Susan Collins fait face à un défi féroce de la part du progressiste Troy Jackson, qui soutient Medicare for All et l'abolition de l'ICE, dans une course au Sénat du Maine.
Le premier classement Fox News Power des élections de mi-mandat de 2026 et un nouveau sondage indiquent tous deux une compétition extrêmement serrée entre la sénatrice républicaine de longue date Susan Collins du Maine et Troy Jackson, le candidat qui devrait remplacer l’ancien candidat Graham Platner en tant que challenger démocrate, dans ce qui devrait être un premier champ de bataille au Sénat.
Le Fox News Power Rankings, qui évalue la compétitivité des élections à l’aide de données, de rapports et d’analyses, classe la confrontation dans le Maine comme un tirage au sort. La bataille des urnes de mi-mandat est l’une des quelque douzaines de compétitions sénatoriales qui détermineront si les démocrates reconquièrent la chambre ou si les républicains conservent leur faible majorité.

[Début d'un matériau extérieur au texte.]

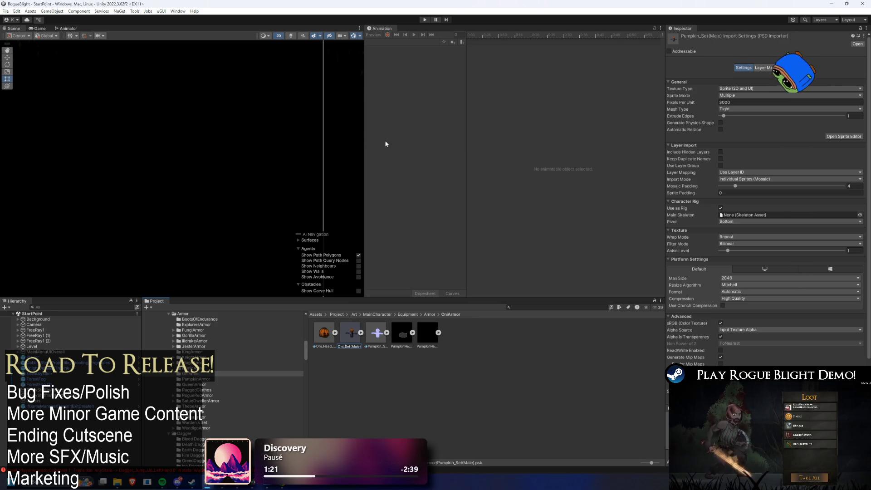
Delete the pumpkin helmet beard mask texture and the Pumpkin_Set(Male) normal map.
{"action": "left_click", "coordinate": [411, 333]}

Pendant ce temps, un sondage Pine Tree mené au cours des sept derniers jours par le centre d’enquête de l’Université du New Hampshire indique que Jackson a un léger avantage de trois points sur Collins parmi les électeurs probables des élections générales dans le Maine.
Jackson, ancien président du Sénat du Maine, est sur le point de remplacer Platner lors de la convention de nomination du Parti démocrate du Maine samedi à Bangor, après avoir remporté la grande majorité des 500 délégués votants choisis le week-end dernier par les démocrates des 16 comtés de l’État. Et la plupart des principaux rivaux de Jackson pour l’investiture l’ont soutenu après avoir abandonné la course dimanche.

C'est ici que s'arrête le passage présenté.